Items drawn from a data source

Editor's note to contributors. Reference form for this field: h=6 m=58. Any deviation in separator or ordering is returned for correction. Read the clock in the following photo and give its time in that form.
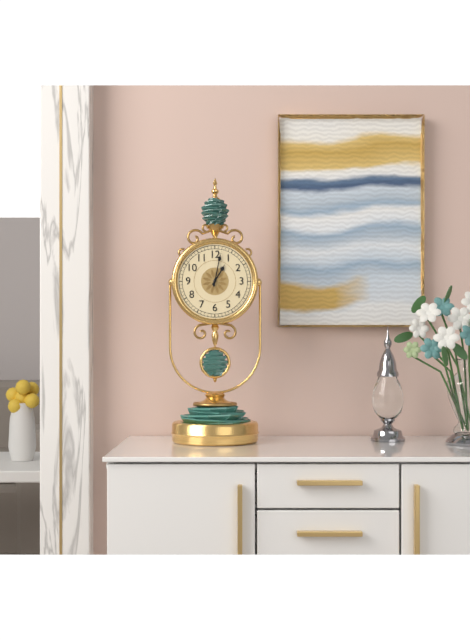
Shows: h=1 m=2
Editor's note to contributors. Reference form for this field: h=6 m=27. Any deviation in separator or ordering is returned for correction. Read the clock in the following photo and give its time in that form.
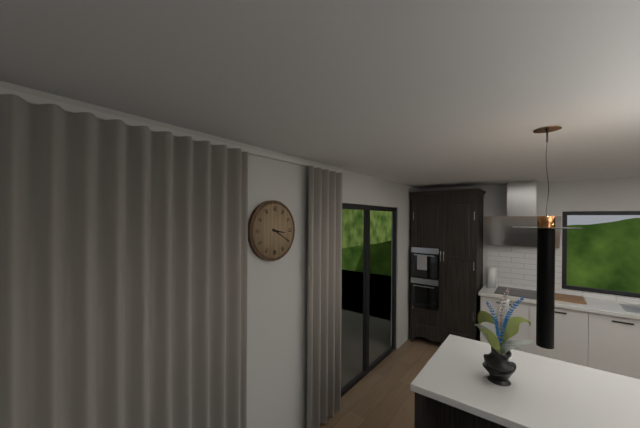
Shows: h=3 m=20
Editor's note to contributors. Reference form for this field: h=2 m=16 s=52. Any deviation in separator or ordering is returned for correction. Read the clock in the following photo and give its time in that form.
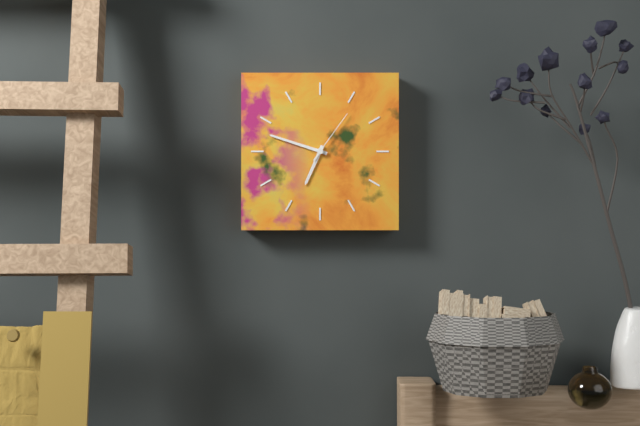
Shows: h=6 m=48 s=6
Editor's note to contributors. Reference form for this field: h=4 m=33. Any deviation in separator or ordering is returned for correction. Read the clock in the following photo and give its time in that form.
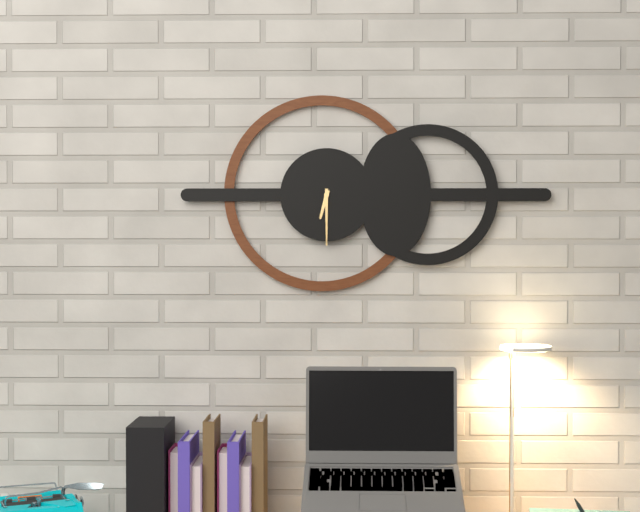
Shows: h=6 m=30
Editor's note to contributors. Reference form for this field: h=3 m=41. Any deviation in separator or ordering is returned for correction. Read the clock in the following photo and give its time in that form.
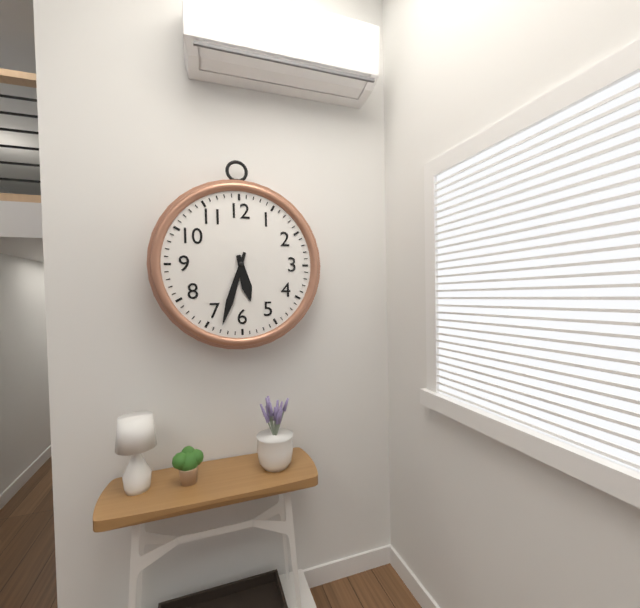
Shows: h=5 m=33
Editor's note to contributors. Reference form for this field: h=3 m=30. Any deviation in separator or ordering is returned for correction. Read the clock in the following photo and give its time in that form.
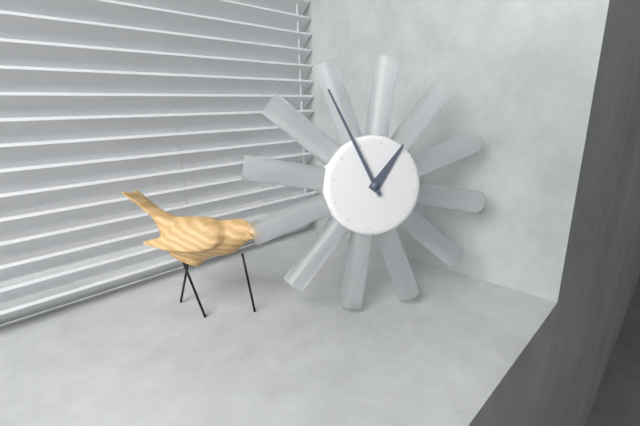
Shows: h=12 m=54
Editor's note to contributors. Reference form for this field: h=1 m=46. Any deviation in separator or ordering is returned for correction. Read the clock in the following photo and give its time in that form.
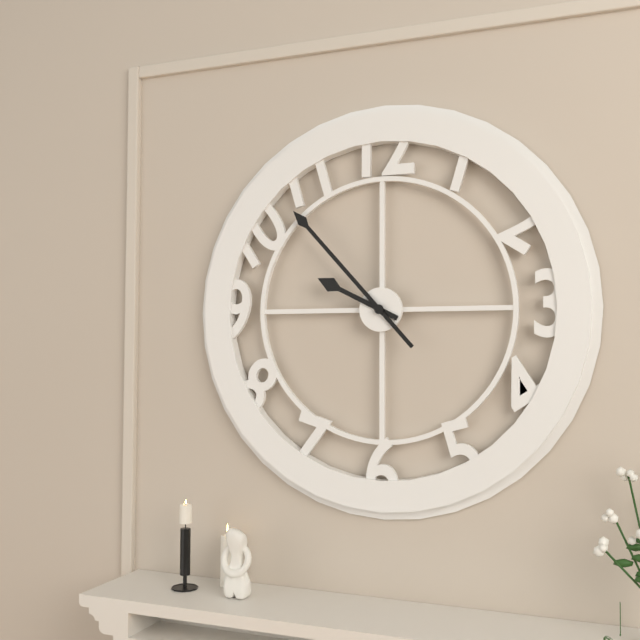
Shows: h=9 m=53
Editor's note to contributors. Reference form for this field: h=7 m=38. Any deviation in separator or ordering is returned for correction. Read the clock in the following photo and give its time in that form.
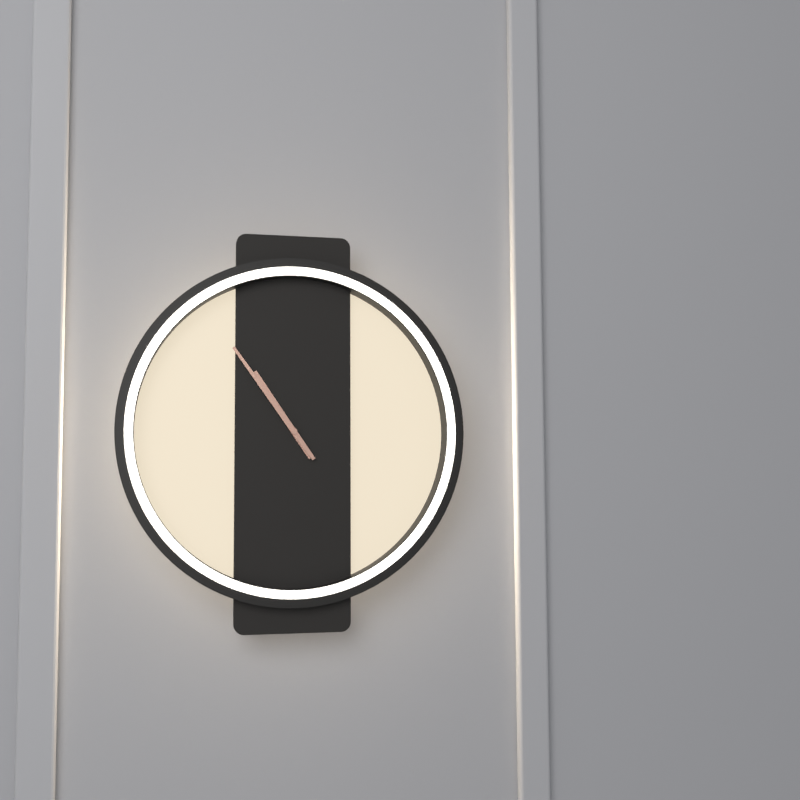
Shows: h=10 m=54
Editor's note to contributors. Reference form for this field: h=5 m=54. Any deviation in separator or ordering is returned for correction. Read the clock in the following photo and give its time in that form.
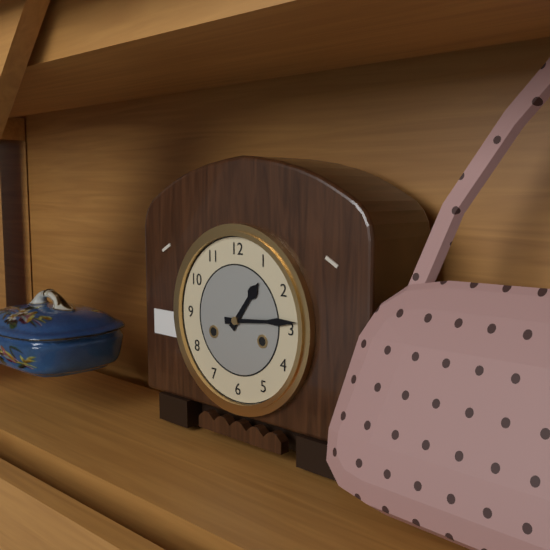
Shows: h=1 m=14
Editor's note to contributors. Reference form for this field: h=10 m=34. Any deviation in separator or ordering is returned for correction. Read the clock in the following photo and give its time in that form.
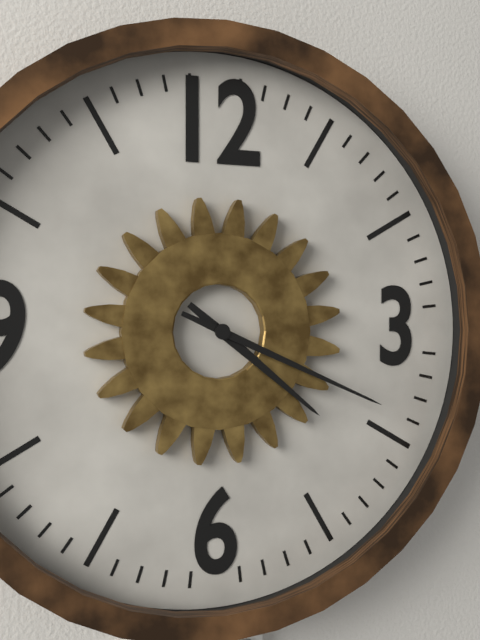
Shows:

* _Task description_
Reproduce all of the entries above word for word, omitting the pictures.

* _Solution below_
Editor's note to contributors. Reference form for this field: h=6 m=58. Any deviation in separator or ordering is returned for correction. Read the clock in the following photo and give its time in that form.
Shows: h=1 m=2
Editor's note to contributors. Reference form for this field: h=6 m=27. Any deviation in separator or ordering is returned for correction. Read the clock in the following photo and give its time in that form.
Shows: h=3 m=20
Editor's note to contributors. Reference form for this field: h=2 m=16 s=52. Any deviation in separator or ordering is returned for correction. Read the clock in the following photo and give its time in that form.
Shows: h=6 m=48 s=6
Editor's note to contributors. Reference form for this field: h=4 m=33. Any deviation in separator or ordering is returned for correction. Read the clock in the following photo and give its time in that form.
Shows: h=6 m=30
Editor's note to contributors. Reference form for this field: h=3 m=41. Any deviation in separator or ordering is returned for correction. Read the clock in the following photo and give its time in that form.
Shows: h=5 m=33
Editor's note to contributors. Reference form for this field: h=3 m=30. Any deviation in separator or ordering is returned for correction. Read the clock in the following photo and give its time in that form.
Shows: h=12 m=54
Editor's note to contributors. Reference form for this field: h=1 m=46. Any deviation in separator or ordering is returned for correction. Read the clock in the following photo and give its time in that form.
Shows: h=9 m=53
Editor's note to contributors. Reference form for this field: h=7 m=38. Any deviation in separator or ordering is returned for correction. Read the clock in the following photo and give its time in that form.
Shows: h=10 m=54
Editor's note to contributors. Reference form for this field: h=5 m=54. Any deviation in separator or ordering is returned for correction. Read the clock in the following photo and give its time in that form.
Shows: h=1 m=14
Editor's note to contributors. Reference form for this field: h=10 m=34. Any deviation in separator or ordering is returned for correction. Read the clock in the following photo and give its time in that form.
Shows:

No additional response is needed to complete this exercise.